[EXCERPTED PASSAGE]:
•••••

In my es cluster, I've been getting the below error continuously in the past few days and seeing a significant performance issue with the elasticsearch cluster.
[2024-02-07T12:29:58,861][ERROR][o.e.x.w.Watcher ] [node-1] watch history could not be written [WATCH_32_ALERT_5_c048-6e01-43b7-b1aa-2024-02-07T12:29:58.108385427Z], failure [java.lang.IllegalArgumentException: Limit of total fields [1000] has been exceeded]
Is there any relation between this error and the performance issue of the cluster? If yes, why? and how to eliminate it?
Note: The fix I tried is deleting the .watcher-history- indices that are auto-generated and restarting the cluster, surprisingly, post the restart, the cluster performance has been improving for some time but after some time the error is being started happening again, also the performance issues. Performance issues i.e. significant search latency observed, dashboard are not loading with data, high CPU usage, etc.
ELK Stack Details -
ELK Version: 7.11.1
ES Node: 3
Dedicated servers for Kibana and logstash
JVM Heap: 48 GB
Indices: 316
Total Shard: 632
Documents: 1,341,422,500
Data: 1.1 TB
Kibana Users: 154
Watcher Scripts: 140
Need your help to understand the root cause.

•••••

[PROVIDED RECORDS]:
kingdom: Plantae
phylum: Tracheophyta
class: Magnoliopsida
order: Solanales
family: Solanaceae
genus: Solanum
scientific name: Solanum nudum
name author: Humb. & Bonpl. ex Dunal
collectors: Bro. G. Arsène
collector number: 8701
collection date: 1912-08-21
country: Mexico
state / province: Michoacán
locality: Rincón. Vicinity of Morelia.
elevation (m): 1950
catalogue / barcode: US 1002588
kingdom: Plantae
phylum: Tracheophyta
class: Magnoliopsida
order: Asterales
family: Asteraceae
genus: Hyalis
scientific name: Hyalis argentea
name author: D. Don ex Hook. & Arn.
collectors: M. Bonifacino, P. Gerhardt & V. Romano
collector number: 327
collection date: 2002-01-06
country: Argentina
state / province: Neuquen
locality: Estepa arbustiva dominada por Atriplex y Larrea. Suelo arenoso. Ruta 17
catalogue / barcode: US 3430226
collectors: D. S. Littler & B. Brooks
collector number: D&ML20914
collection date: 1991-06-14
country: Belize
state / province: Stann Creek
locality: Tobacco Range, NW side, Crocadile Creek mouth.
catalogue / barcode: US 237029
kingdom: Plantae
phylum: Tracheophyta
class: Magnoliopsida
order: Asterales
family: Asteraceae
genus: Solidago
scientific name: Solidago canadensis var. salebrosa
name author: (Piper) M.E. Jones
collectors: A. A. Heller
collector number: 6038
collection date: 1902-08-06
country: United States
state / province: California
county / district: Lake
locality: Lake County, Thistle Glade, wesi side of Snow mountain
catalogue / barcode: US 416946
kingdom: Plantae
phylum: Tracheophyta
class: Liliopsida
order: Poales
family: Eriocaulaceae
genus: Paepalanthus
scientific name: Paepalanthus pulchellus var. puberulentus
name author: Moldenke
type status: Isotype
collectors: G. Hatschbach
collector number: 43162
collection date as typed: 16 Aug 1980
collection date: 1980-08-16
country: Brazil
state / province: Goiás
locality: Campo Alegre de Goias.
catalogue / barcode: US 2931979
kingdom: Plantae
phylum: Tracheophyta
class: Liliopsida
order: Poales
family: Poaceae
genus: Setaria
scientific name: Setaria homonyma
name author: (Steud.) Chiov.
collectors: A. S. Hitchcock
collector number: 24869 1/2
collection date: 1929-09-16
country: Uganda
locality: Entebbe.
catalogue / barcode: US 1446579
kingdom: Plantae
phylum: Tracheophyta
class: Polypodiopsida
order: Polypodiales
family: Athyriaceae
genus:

•••••

[TASKS TO CARRY OUT]:
1. From the Elasticsearch post, copy the passage from "Note: The fix" to "CPU usage, etc.".
2. Answer each question from the Elasticsearch post:
(a) Which ELK version is the cluster running?
(b) Which indices did the poster delete before restarting the cluster?
(c) How many Watcher scripts does the setup list?
3. According to the error log in the Elasticsearch post, why could the watch history not be written? Answer in one to three sentences.

[RESULTS FOR THE EXERCISE]:
1.
Note: The fix I tried is deleting the .watcher-history- indices that are auto-generated and restarting the cluster, surprisingly, post the restart, the cluster performance has been improving for some time but after some time the error is being started happening again, also the performance issues. Performance issues i.e. significant search latency observed, dashboard are not loading with data, high CPU usage, etc.

2.
(a) 7.11.1
(b) The auto-generated .watcher-history- indices
(c) 140

3. The write failed with a java.lang.IllegalArgumentException. The limit of total fields, 1000, had been exceeded.